> **Prompt**:
Among the records below, find each line bearing the word "index" and copy it.

Pixel coordinate listings:
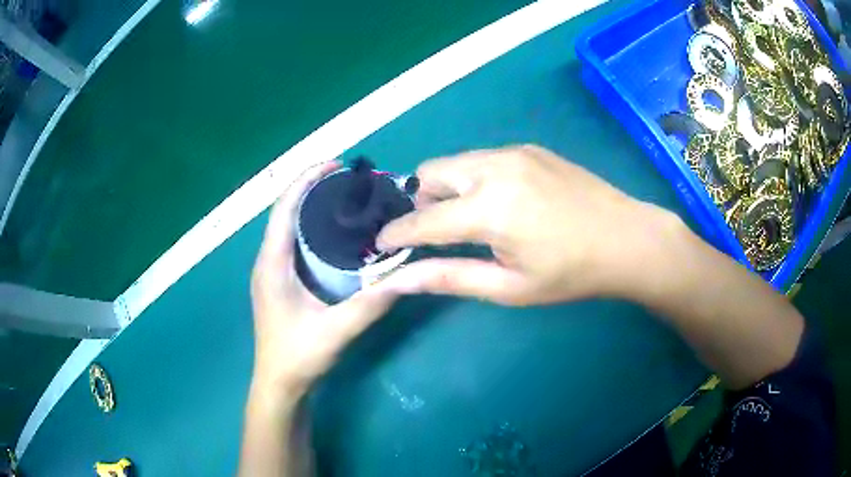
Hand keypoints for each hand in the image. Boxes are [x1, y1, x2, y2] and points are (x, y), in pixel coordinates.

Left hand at [250, 162, 402, 398]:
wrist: (279, 384)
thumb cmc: (298, 357)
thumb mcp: (337, 330)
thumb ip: (371, 303)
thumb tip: (409, 274)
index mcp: (272, 263)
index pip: (284, 208)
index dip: (306, 180)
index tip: (336, 164)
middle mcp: (268, 260)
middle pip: (285, 211)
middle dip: (313, 188)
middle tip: (350, 180)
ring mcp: (272, 271)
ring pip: (288, 226)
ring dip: (312, 206)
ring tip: (346, 197)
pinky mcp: (280, 281)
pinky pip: (293, 242)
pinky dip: (312, 227)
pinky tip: (336, 233)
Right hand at [377, 145, 677, 305]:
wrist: (627, 238)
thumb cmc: (571, 274)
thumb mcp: (509, 287)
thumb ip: (450, 277)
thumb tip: (399, 279)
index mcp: (490, 209)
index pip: (423, 220)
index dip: (396, 233)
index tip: (380, 243)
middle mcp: (495, 168)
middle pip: (430, 173)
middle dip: (422, 202)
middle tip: (439, 232)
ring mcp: (514, 152)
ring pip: (455, 162)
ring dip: (448, 188)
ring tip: (472, 218)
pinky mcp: (529, 148)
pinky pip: (483, 159)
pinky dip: (475, 179)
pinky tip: (503, 202)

> **Task answer**:
index mcp: (272, 263)
index pip: (284, 208)
index dip: (306, 180)
index tip: (336, 164)
index mcp: (490, 209)
index pip: (423, 220)
index dip: (396, 233)
index tip: (380, 243)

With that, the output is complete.